Greenhalgh and other activists say there’s a good chance that it’s too late to figure out if North Carolina’s poll-book problems were caused by hackers — which is why they’re mad that officials didn’t take their pleas, going back to the fall of 2016, more seriously. State and local officials in North Carolina have long insisted the problems in Durham were caused by unspecified human error and by “computer glitches,” a vague explanation that doesn’t seem to eliminate hacking. Generally, it seems like bureaucratic stubbornness and pride has made officials on the local level reluctant to take the election hacking threat seriously, while federal agents work for a POTUS who refuses to entertain the notion he was elected with outside help.

But at this point, the need to still — after all this time — get to the bottom of what really happened in 2016 is not to declare Trump’s presidency illegitimate (he seems perfectly capable of doing that himself) but to make sure it doesn’t happen next time. It might not matter what DHS investigators find in North Carolina because McConnell — the same McConnell who dismissed the idea of warning voters about Russian meddling right before the 2016 vote — is insistent that our patchwork quilt of county and city officials can handle election security without help from Washington.

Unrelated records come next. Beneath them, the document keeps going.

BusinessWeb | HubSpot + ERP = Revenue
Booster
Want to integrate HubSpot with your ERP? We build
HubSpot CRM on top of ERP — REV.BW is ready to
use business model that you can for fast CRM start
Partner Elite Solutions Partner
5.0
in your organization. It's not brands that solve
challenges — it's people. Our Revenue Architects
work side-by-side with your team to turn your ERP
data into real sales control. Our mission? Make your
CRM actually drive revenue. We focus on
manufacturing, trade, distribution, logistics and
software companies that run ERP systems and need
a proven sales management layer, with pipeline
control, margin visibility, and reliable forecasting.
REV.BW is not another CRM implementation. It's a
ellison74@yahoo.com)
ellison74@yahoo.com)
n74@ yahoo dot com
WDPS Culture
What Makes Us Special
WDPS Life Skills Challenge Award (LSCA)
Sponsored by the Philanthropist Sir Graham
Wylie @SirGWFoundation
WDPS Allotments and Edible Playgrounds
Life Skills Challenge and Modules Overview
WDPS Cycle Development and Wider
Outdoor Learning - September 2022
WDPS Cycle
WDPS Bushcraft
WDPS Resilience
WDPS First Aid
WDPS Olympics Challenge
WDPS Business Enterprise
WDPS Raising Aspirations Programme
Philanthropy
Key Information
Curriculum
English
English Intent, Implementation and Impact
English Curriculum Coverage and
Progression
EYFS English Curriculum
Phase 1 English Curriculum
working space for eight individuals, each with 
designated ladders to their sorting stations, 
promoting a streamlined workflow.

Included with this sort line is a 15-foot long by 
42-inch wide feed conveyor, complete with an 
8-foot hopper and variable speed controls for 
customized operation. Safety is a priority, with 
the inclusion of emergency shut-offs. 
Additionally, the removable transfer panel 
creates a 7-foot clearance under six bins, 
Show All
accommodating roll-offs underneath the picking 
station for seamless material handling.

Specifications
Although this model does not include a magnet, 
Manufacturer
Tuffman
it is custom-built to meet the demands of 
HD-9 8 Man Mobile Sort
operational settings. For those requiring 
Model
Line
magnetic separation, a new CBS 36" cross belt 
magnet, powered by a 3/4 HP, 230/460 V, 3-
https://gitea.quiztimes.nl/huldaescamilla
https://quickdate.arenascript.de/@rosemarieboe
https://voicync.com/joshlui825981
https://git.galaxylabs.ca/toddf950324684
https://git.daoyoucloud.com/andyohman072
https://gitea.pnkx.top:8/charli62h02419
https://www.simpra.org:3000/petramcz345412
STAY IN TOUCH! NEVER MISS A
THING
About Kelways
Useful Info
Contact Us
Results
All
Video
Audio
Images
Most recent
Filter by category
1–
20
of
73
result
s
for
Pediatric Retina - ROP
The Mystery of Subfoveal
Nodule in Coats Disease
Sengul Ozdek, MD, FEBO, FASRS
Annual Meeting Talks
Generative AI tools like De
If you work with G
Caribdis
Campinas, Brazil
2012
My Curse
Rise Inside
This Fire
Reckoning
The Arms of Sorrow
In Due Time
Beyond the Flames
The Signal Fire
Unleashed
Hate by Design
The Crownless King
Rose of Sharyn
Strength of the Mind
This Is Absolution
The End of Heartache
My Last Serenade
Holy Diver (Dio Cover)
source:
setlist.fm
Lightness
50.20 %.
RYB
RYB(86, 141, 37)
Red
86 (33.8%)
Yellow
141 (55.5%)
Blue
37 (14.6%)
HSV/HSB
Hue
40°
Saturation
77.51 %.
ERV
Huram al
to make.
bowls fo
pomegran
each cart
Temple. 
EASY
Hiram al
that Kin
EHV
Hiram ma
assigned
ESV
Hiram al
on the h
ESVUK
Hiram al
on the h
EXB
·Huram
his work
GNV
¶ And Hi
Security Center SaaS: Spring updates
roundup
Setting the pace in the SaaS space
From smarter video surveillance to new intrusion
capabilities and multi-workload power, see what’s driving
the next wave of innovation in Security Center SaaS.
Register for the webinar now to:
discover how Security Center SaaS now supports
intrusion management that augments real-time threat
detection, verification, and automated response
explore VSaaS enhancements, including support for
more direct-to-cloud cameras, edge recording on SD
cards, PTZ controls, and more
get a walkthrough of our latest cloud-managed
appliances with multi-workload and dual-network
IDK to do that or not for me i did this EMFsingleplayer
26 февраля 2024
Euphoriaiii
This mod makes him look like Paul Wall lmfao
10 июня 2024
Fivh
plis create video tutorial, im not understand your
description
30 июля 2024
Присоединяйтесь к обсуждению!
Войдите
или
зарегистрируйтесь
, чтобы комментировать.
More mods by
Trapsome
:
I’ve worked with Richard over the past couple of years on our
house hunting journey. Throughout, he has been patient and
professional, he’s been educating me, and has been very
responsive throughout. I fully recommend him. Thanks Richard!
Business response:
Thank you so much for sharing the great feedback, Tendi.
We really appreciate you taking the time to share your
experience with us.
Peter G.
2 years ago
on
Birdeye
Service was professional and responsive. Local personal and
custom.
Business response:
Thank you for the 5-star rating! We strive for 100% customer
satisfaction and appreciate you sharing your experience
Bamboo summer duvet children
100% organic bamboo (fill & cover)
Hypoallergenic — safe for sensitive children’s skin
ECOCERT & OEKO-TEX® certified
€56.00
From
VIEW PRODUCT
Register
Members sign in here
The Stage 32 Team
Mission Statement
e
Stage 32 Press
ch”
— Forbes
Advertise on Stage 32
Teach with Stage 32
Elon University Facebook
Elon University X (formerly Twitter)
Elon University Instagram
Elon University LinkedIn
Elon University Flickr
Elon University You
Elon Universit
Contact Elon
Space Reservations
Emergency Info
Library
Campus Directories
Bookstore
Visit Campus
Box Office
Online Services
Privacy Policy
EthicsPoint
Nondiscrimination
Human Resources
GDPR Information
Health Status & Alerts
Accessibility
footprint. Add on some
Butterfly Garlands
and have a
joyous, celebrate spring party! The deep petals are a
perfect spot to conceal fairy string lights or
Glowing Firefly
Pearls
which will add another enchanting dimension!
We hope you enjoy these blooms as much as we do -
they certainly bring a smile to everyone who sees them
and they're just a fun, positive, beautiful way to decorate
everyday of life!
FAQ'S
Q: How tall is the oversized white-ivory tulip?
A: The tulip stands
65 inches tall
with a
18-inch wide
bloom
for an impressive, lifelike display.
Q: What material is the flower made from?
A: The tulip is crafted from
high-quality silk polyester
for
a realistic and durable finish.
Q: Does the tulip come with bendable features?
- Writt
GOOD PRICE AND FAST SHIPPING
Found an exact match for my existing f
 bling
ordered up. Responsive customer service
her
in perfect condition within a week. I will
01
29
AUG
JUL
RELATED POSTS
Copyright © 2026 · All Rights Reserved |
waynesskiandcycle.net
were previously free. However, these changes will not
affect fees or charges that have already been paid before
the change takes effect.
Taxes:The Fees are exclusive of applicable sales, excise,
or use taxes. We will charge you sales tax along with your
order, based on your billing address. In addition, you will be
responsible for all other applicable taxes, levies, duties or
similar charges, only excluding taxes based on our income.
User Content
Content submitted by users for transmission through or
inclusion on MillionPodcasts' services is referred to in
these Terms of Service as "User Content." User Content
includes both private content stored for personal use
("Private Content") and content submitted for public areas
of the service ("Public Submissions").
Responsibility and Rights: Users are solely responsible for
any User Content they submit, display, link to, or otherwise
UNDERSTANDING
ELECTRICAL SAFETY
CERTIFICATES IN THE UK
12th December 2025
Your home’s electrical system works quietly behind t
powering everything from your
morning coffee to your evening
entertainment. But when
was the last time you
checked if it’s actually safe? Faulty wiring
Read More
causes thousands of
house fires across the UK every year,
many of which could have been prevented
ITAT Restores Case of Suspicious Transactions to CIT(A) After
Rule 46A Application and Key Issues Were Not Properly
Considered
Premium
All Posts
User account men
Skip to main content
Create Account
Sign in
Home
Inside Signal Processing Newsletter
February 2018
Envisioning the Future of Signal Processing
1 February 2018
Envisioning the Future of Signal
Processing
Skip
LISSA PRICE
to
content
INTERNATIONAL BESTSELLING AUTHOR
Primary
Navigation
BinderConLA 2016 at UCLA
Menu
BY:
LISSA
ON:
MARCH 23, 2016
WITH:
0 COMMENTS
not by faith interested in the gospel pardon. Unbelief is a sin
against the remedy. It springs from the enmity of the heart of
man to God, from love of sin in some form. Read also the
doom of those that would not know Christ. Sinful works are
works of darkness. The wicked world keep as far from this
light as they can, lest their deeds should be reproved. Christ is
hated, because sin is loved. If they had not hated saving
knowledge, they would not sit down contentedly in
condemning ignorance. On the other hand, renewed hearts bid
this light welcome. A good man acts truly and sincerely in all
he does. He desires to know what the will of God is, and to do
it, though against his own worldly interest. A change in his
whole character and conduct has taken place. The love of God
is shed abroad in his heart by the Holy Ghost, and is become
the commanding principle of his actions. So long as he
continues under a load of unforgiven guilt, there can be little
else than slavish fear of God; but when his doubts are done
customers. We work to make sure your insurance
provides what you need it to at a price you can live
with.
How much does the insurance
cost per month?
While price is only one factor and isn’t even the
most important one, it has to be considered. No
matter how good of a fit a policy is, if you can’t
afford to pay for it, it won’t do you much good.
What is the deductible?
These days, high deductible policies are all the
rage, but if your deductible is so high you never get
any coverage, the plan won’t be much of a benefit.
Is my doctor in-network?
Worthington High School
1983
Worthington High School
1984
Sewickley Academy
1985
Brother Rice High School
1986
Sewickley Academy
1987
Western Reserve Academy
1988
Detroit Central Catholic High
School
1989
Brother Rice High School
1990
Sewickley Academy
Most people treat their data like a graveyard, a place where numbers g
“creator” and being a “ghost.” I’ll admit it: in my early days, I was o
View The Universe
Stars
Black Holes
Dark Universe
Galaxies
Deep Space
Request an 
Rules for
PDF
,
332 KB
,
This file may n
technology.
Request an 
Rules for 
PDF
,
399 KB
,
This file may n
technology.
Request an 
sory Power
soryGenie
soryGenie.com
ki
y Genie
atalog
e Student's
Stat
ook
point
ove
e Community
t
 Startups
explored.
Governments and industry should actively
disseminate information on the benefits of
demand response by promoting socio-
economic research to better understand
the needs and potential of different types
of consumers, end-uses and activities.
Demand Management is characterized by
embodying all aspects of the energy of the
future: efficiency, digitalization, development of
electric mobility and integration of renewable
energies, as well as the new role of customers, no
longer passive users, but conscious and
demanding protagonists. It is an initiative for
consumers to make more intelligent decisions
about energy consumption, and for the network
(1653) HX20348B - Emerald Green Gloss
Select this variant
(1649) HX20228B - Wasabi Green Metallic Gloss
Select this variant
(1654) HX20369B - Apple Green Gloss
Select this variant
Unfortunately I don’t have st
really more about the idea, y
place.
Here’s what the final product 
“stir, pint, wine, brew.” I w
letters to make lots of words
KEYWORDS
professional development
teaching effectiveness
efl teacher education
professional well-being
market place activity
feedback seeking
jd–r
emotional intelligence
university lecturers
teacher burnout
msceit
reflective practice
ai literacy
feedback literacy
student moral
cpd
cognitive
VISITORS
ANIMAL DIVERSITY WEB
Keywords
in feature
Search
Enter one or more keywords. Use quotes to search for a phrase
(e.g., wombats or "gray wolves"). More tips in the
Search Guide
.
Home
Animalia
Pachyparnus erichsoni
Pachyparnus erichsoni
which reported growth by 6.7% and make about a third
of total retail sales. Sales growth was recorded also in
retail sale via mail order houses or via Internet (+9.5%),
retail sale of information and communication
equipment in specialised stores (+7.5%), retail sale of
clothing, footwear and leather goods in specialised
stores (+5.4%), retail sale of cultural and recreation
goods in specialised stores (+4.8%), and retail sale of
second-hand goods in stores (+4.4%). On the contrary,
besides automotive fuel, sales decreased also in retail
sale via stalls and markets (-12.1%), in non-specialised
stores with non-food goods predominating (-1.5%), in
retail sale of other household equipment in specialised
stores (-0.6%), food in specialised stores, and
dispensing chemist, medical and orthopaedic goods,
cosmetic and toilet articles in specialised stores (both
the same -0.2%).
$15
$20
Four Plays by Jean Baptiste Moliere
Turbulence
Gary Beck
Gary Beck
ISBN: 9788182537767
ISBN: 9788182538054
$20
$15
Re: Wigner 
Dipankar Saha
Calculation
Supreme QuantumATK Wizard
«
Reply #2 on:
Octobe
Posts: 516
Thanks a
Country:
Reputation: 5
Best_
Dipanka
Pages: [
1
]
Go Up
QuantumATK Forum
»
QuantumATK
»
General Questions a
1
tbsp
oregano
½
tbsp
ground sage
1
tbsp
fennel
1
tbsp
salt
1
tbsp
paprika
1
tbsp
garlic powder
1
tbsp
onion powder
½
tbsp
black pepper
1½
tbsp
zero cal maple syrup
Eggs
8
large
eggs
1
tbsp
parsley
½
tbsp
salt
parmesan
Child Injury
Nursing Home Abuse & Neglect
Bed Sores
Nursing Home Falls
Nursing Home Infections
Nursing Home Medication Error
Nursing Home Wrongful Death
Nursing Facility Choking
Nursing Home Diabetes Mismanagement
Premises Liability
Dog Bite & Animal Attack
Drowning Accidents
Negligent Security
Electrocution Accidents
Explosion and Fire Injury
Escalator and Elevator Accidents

“I do think the missing story that very few of you have written about is the absence of problems in the 2018 election," McConnell said recently. "I think the Trump administration did a much, much better job.” (Greenhalgh says that actually there were a lot of problems in 2018, in multiple states.) As a result, McConnell and his GOP are balking at spending more in the federal budget on election security aid. Nor is he likely to bring up several bills that specifically target the problem by mandating paper ballots and audits — which experts say is the only proven way to make sure that computerized systems don’t lose votes forever, whether from hackers or those dreaded glitches. They must be cracking open the vodka and doing a Cossack jig at the internet Research Agency in St. Petersburg.

McConnell — as I’ve noted in that space many times — is one of just two current senators (his opposite, Bernie Sanders, is the other) who was in Washington in August 1963 to hear Martin Luther King’s “I Have a Dream” speech. If McConnell has a fragment of a soul left, maybe he and his GOP colleagues can ask themselves why they’re making it harder for people’s votes to matter, instead of easier. Because when I look at that picture of North Carolina college kids so desperate to make their very first presidential vote count, I see a dream deferred, and it’s heartbreaking.